ABD yönetiminde Avrupa’da demokrasiye yönelik eleştirilerini dile getiren tek isim JD Vance değil. Avrupa’ya karşı sert sözlerini esirgemeyen bir başka isim de artık gizli başkan diye anılan Elon Musk. Sahibi olduğu X platformunda Almanya seçim kampanyası sürecinde AFD lideri Alice Weidel ile uzun bir söyleşi yapan Musk, Almanya’yı sadece AFD’nin kurtarabileceğini söyledi. Musk’ın Birleşik Krallık’ta Brexit’in mimarı Nigel Farage gibi aşırı sağcı aktörlere destek verdiği de biliniyor. Kısacası, Trump yönetiminin önemli isimleri yaptıkları açıklamalarda geleneksel müttefikleri olan Avrupalı demokratik aktörler yerine aşırı sağcı, küreselleşme karşıtı, popülist ve illiberal aktörlerin yanında yer alıyor. 

Ukrayna Krizi

ABD’nin Avrupa ile arasında oluşan uçurumun en bariz göstergesi Ukrayna ile ilişkiler. Seçim kampanyası sırasında başkan olduktan sonra bu savaşı 24 saatte bitireceğini iddia eden Trump, Rusya’ya neredeyse açık çek vererek Ukrayna’yı yüzüstü bıraktı. Donald Trump’ın Ukrayna Cumhurbaşkanı Volodimir Zelensky ile Beyaz Saray’da yaptığı görüşme diplomasi tarihinde görülmemiş sahnelere yol açtı. Başkan Donald Trump ve yardımcısı JD Vance, Volodimir Zelensky’yi ABD’ye müteşekkir olmamakla suçladı. Kısa bir süre sonra Ukrayna’ya yapılan askeri yardım durduruldu ve istihbarat paylaşımı kesildi. Trump’ın AB ülkelerinin NATO’ya yeterince katkı yapmamalarıyla ilgili eleştirileri haklı olabilir. Belki de Ukrayna krizi Avrupa ülkeleri için bir uyanma çağrısı olacak. Nitekim, bazı Avrupa ülkelerinin kendi savunma kapasitelerini arttırma yönünde önemli adımlar attıklarını görüyoruz. 

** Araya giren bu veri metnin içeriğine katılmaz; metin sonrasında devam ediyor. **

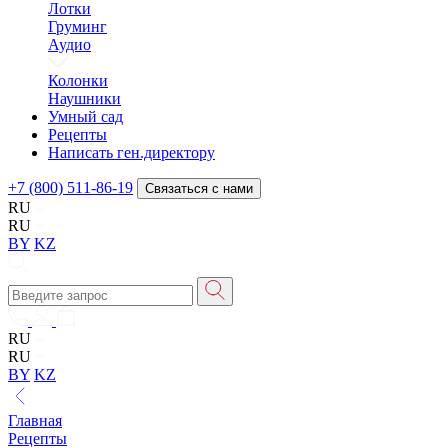
Лотки
Груминг
Аудио
Колонки
Наушники
Умный сад
Рецепты
Написать ген.директору
+7 (800) 511-86-19
Связаться с нами
RU
RU
BY
KZ
RU
RU
BY
KZ
Главная
Рецепты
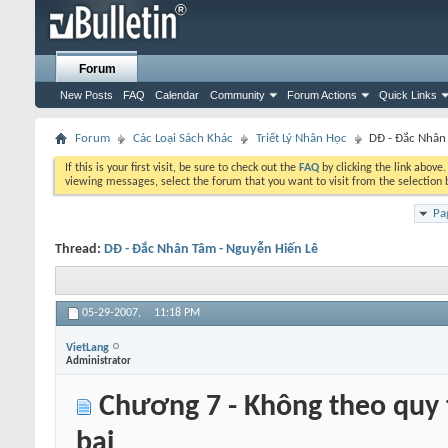
Forum
New Posts
FAQ
Calendar
Community
Forum Actions
Quick Links
Forum
Các Loại Sách Khác
Triết Lý Nhân Học
DĐ - Đắc Nhân
If this is your first visit, be sure to check out the
FAQ
by clicking the link above
viewing messages, select the forum that you want to visit from the selection 
Pa
Thread:
DĐ - Đắc Nhân Tâm - Nguyễn Hiến Lê
05-29-2007,
11:18 PM
VietLang
Administrator
Chương 7 - Không theo quy t
bại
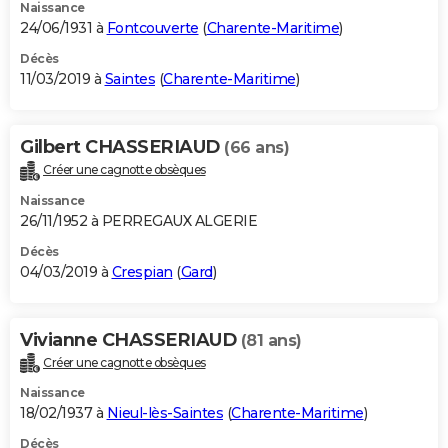
Naissance
24/06/1931 à
Fontcouverte
(
Charente-Maritime
)
Décès
11/03/2019 à
Saintes
(
Charente-Maritime
)
Gilbert CHASSERIAUD
(66 ans)
Créer une cagnotte obsèques
Naissance
26/11/1952 à PERREGAUX ALGERIE
Décès
04/03/2019 à
Crespian
(
Gard
)
Vivianne CHASSERIAUD
(81 ans)
Créer une cagnotte obsèques
Naissance
18/02/1937 à
Nieul-lès-Saintes
(
Charente-Maritime
)
Décès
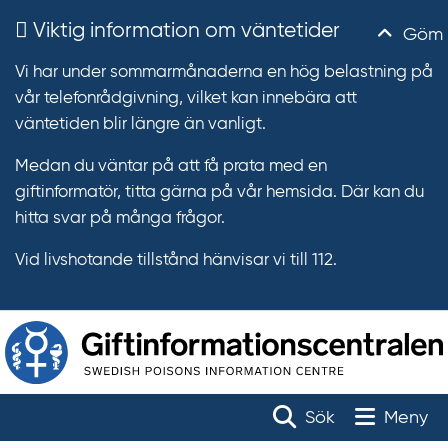
Viktig information om väntetider
Göm
Vi har under sommarmånaderna en hög belastning på
vår telefonrådgivning, vilket kan innebära att
väntetiden blir längre än vanligt.
Medan du väntar på att få prata med en
giftinformatör, titta gärna på vår hemsida. Där kan du
hitta svar på många frågor.
Vid livshotande tillstånd hänvisar vi till 112.
T
r
Toggle na
Sök
Meny
ä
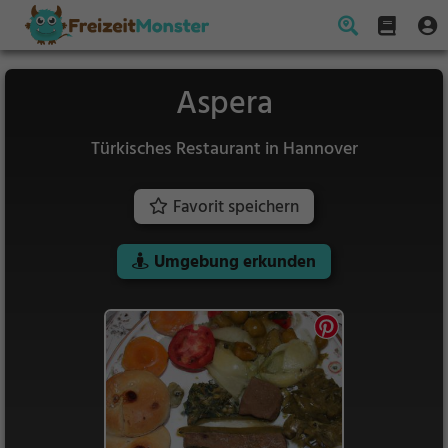
Aspera
Türkisches Restaurant in Hannover
Favorit speichern
Umgebung erkunden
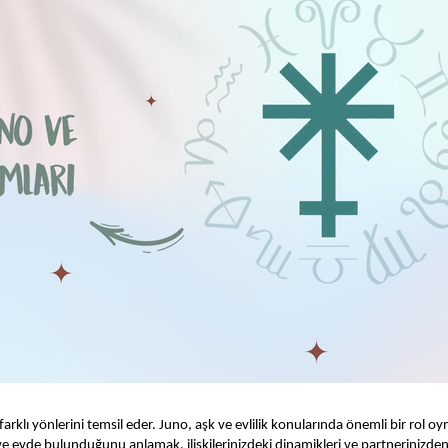
arklı yönlerini temsil eder. Juno, aşk ve evlilik konularında önemli bir rol o
ve evde bulunduğunu anlamak, ilişkilerinizdeki dinamikleri ve partnerinizde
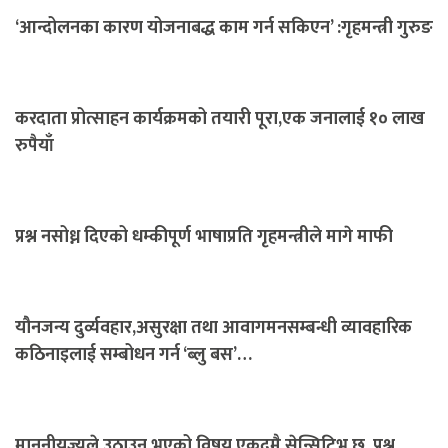
‘आन्दोलनका कारण योजनाबद्ध काम गर्न सकिएन’ :गृहमन्त्री गुरुङ
करदाता प्रोत्साहन कार्यक्रमको तयारी पूरा,एक जनालाई १० लाख
रुपैयाँ
प्रश्न नसोध्न दिएको धम्कीपूर्ण भाषाप्रति गृहमन्त्रीले मागे माफी
यौनजन्य दुर्व्यवहार,असुरक्षा तथा आवागमनसम्बन्धी व्यावहारिक
कठिनाइलाई सम्बोधन गर्न ‘ब्लु बस’…
माननीयज्यूले उठाउनु भएको विषय एकदमै सेन्सिटिभ छ, प्रश्न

Ancak bundan daha öte, Trump'ın Ukrayna'yı destekleme konusundaki isteksizliği, içerideki anti-liberal, güçlü adam hayranlığı ideolojisiyle örtüşüyor. Trump, savaşı Ukrayna’nın başlattığını ve seçimleri ertelediği için Zelensky’nin bir diktatör olduğunu iddia etti. Avrupa’da ve Ukrayna’da ifade özgürlüğü ve demokrasi konusunda sorunlar olsa bile şurası gerçek ki Rusya'da ifade özgürlüğü ve demokrasi çok daha fazla tehdit altında. Buna rağmen Trump, Musk veya Vance’den bu konuda Rusya’ya hiçbir eleştiri gelmedi.

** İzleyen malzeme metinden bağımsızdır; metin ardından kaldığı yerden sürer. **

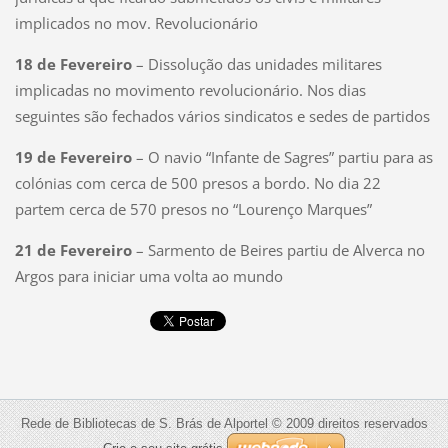
implicados no mov. Revolucionário
18 de Fevereiro
– Dissolução das unidades militares
implicadas no movimento revolucionário. Nos dias
seguintes são fechados vários sindicatos e sedes de partidos
19 de Fevereiro
– O navio “Infante de Sagres” partiu para as
colónias com cerca de 500 presos a bordo. No dia 22
partem cerca de 570 presos no “Lourenço Marques”
21 de Fevereiro
– Sarmento de Beires partiu de Alverca no
Argos para iniciar uma volta ao mundo
Rede de Bibliotecas de S. Brás de Alportel © 2009 direitos reservados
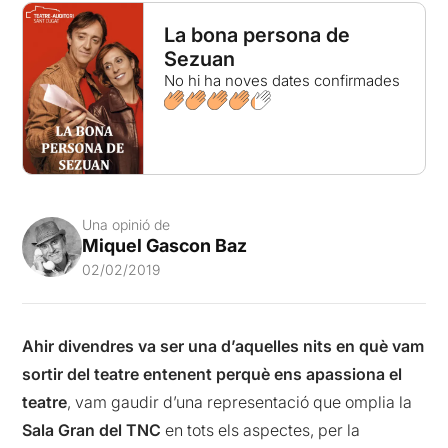
La bona persona de
Sezuan
No hi ha noves dates confirmades
Una opinió de
Miquel Gascon Baz
02/02/2019
Ahir divendres va ser una d’aquelles nits en què vam
sortir del teatre entenent perquè ens apassiona el
teatre
, vam gaudir d’una representació que omplia la
Sala Gran del TNC
en tots els aspectes, per la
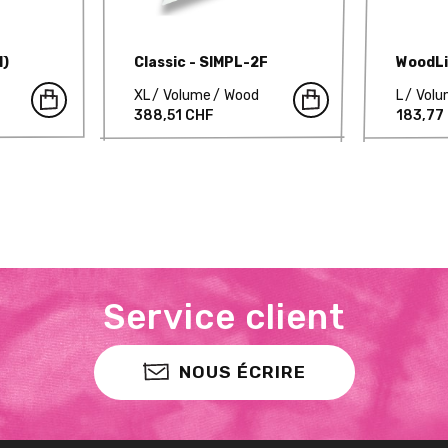
l)
Classic - SIMPL-2F
WoodLi
XL
Volume
Wood
L
Vol
388,51 CHF
183,77
Service client
NOUS ÉCRIRE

Trump, radikal solun gündemi olarak eleştirdiği bu politikalara karşı “anti-woke” bir gündem ilan etti. Bu gündemin en önemli unsurları arasında LGBT hakları karşıtlığı, göçmen düşmanlığı ve yeşil enerji karşıtlığı (Trump’ın çok sevdiği şekliyle ifade edecek olursak “drill baby drill”) sayılabilir.

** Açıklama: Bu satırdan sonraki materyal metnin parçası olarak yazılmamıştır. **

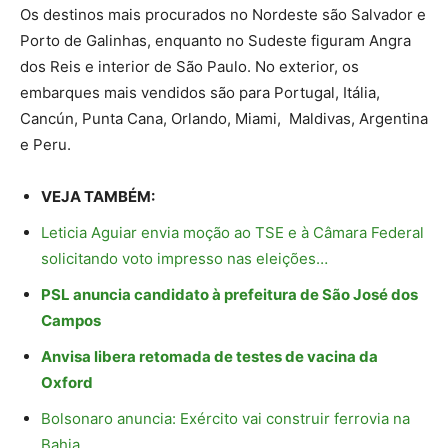
Os destinos mais procurados no Nordeste são Salvador e
Porto de Galinhas, enquanto no Sudeste figuram Angra
dos Reis e interior de São Paulo. No exterior, os
embarques mais vendidos são para Portugal, Itália,
Cancún, Punta Cana, Orlando, Miami, Maldivas, Argentina
e Peru.
VEJA TAMBÉM:
Leticia Aguiar envia moção ao TSE e à Câmara Federal
solicitando voto impresso nas eleições…
PSL anuncia candidato à prefeitura de São José dos
Campos
Anvisa libera retomada de testes de vacina da
Oxford
Bolsonaro anuncia: Exército vai construir ferrovia na
Bahia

‘Woke’ karşıtlığının uluslararasılaşması

Seçildikten sonra 4 Mart’ta Kongre’de yaptığı ilk konuşmada Başkan Trump, Amerika’nın artık “woke” olmayacağı müjdesini verdi. ABD seçim kampanyasına damga vuran bu kavram, orijinal olarak toplumdaki yapısal eşitsizlikleri eleştiren, ilerici, eşitlikçi bir duruşa tekabül ediyor. Ancak Trump kampanyası sırasında bu kavrama neredeyse aşağılayıcı bir anlam yüklendi. Trump, radikal solun gündemi olarak eleştirdiği bu politikalara karşı “anti-woke” bir gündem ilan etti. Bu gündemin en önemli unsurları arasında LGBT hakları karşıtlığı, göçmen düşmanlığı ve yeşil enerji karşıtlığı (Trump’ın çok sevdiği şekliyle ifade edecek olursak “drill baby drill”) sayılabilir. Trump yönetimi, içeride bu değerlere karşı savaşını dış politikasında da bu değerlerin savunucularına yönlendirmiş durumda. Trump’ın Kanada Başbakanı Justin Treadue’ye karşı takındığı düşmanca tavır buna en iyi örnek. Kanada'nın ilerici göç, iklim, toplumsal cinsiyet ve sosyal politikaları Trudeau'yu Trump yönetimi için ideal sembolik bir düşman yapıyor. Üstelik Kanada, ABD’nin komşusu, en önemli ticaret ortaklarından biri, NATO’da müttefiki. İki ülkenin toplumları arasında önemli bir dostluk ve geçişkenlik var. Şubat ayında Gallup tarafından yapılan bir ankete göre Amerikan halkının %89’u Kanada hakkında olumlu düşüncelere sahip. (3) Bu rakam Rusya için %17, Ukrayna için ise %63. Kısacası, Trump yönetiminin Kanada’ya karşı takındığı düşmanca tavır ekonomik çıkar odaklı ve gümrük tarifeleriyle sınırlı değil ve iç siyasetteki liberal-progresif değerlere düşmanlığın bir uzantısı.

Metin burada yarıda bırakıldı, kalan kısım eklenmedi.